Als er in Nederland een vogelgriepuitbraak vastgesteld wordt, zoals vandaag in het Friese Tzum, is de overheid er als de kippen bij om de dieren te ruimen en beschermende maatregelen te nemen, zoals een vervoersverbod en ophokplicht. Miljoenen kippen en eenden werden dit vogelgriepseizoen al geruimd. Maar wat te doen als de vogelgriep geen seizoensziekte meer blijkt, maar het hele jaar door de kop op blijft steken? En bovendien net zo dodelijk toe blijkt te slaan bij wilde watervogels als in de intensieve pluimveehouderij? Aan de kusten van de Noordzee ontrolt zich een drama.
Sinds enkele weken komen er berichten binnen dat langs de Belgische kusten veel dode vogels worden aangetroffen. Het Belgische Gezondheidsinstituut Sciensano heeft ondertussen vastgesteld dat het om vogelgriep gaat, H5N1, een hoogpathogene variant.
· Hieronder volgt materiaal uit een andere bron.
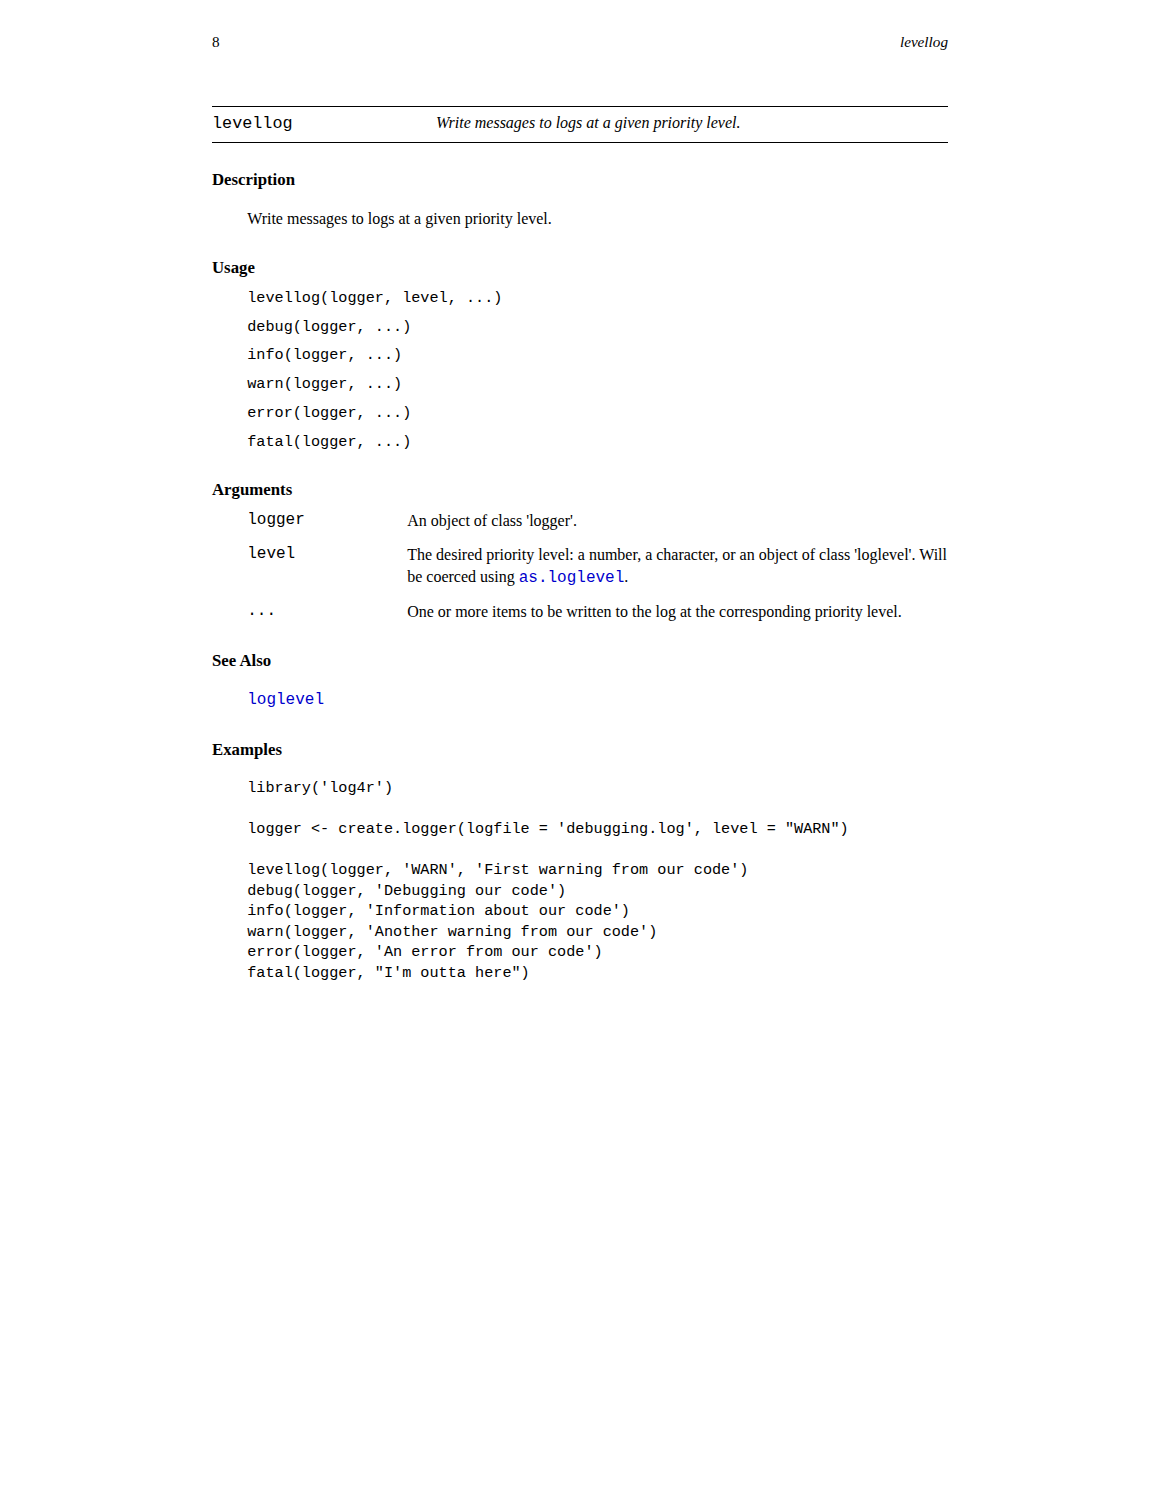8 levellog
levellog Write messages to logs at a given priority level.
Description
Write messages to logs at a given priority level.
Usage
levellog(logger, level, ...)
debug(logger, ...)
info(logger, ...)
warn(logger, ...)
error(logger, ...)
fatal(logger, ...)
Arguments
logger
An object of class 'logger'.
level
The desired priority level: a number, a character, or an object of class 'loglevel'. Will be coerced using as.loglevel.
...
One or more items to be written to the log at the corresponding priority level.
See Also
loglevel
Examples
library('log4r')

logger <- create.logger(logfile = 'debugging.log', level = "WARN")

levellog(logger, 'WARN', 'First warning from our code')
debug(logger, 'Debugging our code')
info(logger, 'Information about our code')
warn(logger, 'Another warning from our code')
error(logger, 'An error from our code')
fatal(logger, "I'm outta here")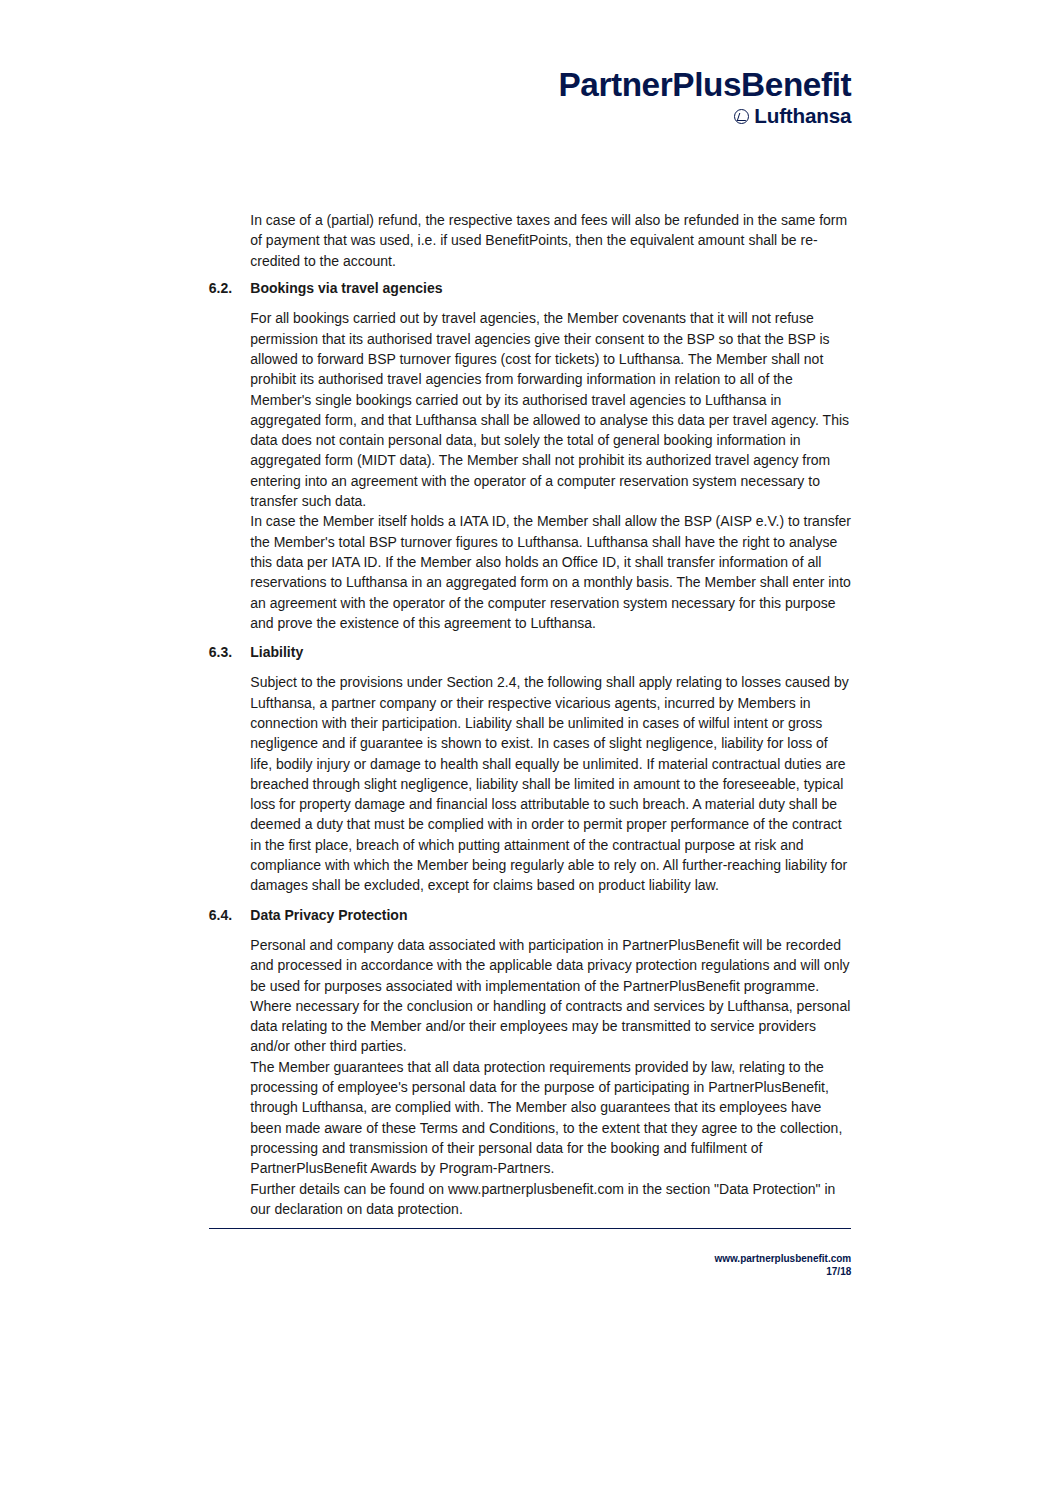PartnerPlusBenefit
Lufthansa
In case of a (partial) refund, the respective taxes and fees will also be refunded in the same form of payment that was used, i.e. if used BenefitPoints, then the equivalent amount shall be re-credited to the account.
6.2.
Bookings via travel agencies
For all bookings carried out by travel agencies, the Member covenants that it will not refuse permission that its authorised travel agencies give their consent to the BSP so that the BSP is allowed to forward BSP turnover figures (cost for tickets) to Lufthansa. The Member shall not prohibit its authorised travel agencies from forwarding information in relation to all of the Member's single bookings carried out by its authorised travel agencies to Lufthansa in aggregated form, and that Lufthansa shall be allowed to analyse this data per travel agency. This data does not contain personal data, but solely the total of general booking information in aggregated form (MIDT data). The Member shall not prohibit its authorized travel agency from entering into an agreement with the operator of a computer reservation system necessary to transfer such data.
In case the Member itself holds a IATA ID, the Member shall allow the BSP (AISP e.V.) to transfer the Member's total BSP turnover figures to Lufthansa. Lufthansa shall have the right to analyse this data per IATA ID. If the Member also holds an Office ID, it shall transfer information of all reservations to Lufthansa in an aggregated form on a monthly basis. The Member shall enter into an agreement with the operator of the computer reservation system necessary for this purpose and prove the existence of this agreement to Lufthansa.
6.3.
Liability
Subject to the provisions under Section 2.4, the following shall apply relating to losses caused by Lufthansa, a partner company or their respective vicarious agents, incurred by Members in connection with their participation. Liability shall be unlimited in cases of wilful intent or gross negligence and if guarantee is shown to exist. In cases of slight negligence, liability for loss of life, bodily injury or damage to health shall equally be unlimited. If material contractual duties are breached through slight negligence, liability shall be limited in amount to the foreseeable, typical loss for property damage and financial loss attributable to such breach. A material duty shall be deemed a duty that must be complied with in order to permit proper performance of the contract in the first place, breach of which putting attainment of the contractual purpose at risk and compliance with which the Member being regularly able to rely on. All further-reaching liability for damages shall be excluded, except for claims based on product liability law.
6.4.
Data Privacy Protection
Personal and company data associated with participation in PartnerPlusBenefit will be recorded and processed in accordance with the applicable data privacy protection regulations and will only be used for purposes associated with implementation of the PartnerPlusBenefit programme. Where necessary for the conclusion or handling of contracts and services by Lufthansa, personal data relating to the Member and/or their employees may be transmitted to service providers and/or other third parties.
The Member guarantees that all data protection requirements provided by law, relating to the processing of employee's personal data for the purpose of participating in PartnerPlusBenefit, through Lufthansa, are complied with. The Member also guarantees that its employees have been made aware of these Terms and Conditions, to the extent that they agree to the collection, processing and transmission of their personal data for the booking and fulfilment of PartnerPlusBenefit Awards by Program-Partners.
Further details can be found on www.partnerplusbenefit.com in the section "Data Protection" in our declaration on data protection.
www.partnerplusbenefit.com 17/18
Vogels die in kolonies broeden, zoals meeuwen, sterns en aalscholvers worden met tientallen dode dieren aangetroffen.

Ook langs de Nederlandse kust slaat de vogelgriep ongenadig toe. Zowel op Texel als in Zeeuws-Vlaanderen vinden momenteel forse uitbraken plaats, met duizenden dode sterns tot gevolg. Natuurbeheerders in beschermende witte pakken rapen de dode vogels op. "Het lijkt erop dat de grootste kolonie op Texel van ongeveer 3.300 broedparen volledig is weggevaagd door deze extreme uitbarsting van de vogelgriep”, aldus Natuurmonumenten.

Volgens het Agentschap Natuur en Bos en het Instituut voor Natuur- en Bosonderzoek is de massale sterfte het gevolg van een erg dodelijke mutatie van het vogelgriepvirus. Eind 2021 dook deze variant al op in Frankrijk, waar sinds december al 16 miljoen stuks pluimvee zijn geruimd. Maar nu wordt voor het eerst geconstateerd dat de vogelgriep ook in de broedperiode bij wilde watervogels heerst. Dat lijkt erop dat de ziekte endemisch is geworden. Behalve grote sterns worden populaties van andere watervogels getroffen. Onder Jan-van-Genten (10% van de Schotse populatie is volgens de berichten dood gegaan), grote jagers, kokmeeuwen, zeekoeten, visdieven en papegaaiduikers worden zieke en dode vogels gemeld.

Voor de grote stern kan de huidige uitbraak dramatisch uitpakken. De vogels overwinteren in Afrika en broeden bij ons. Ze kunnen wel 30 jaar oud worden en brengen slechts een klein aantal jongen groot tijdens hun leven. Doordat ze in kolonies broeden - met vaak maar enkele tientallen centimeters tussen de nesten - liggen de kolonies vol uitwerpselen met daarin besmettelijk virus. Het kan vele tientallen jaren duren voor de populatie zich van deze massale sterfte zal kunnen herstellen.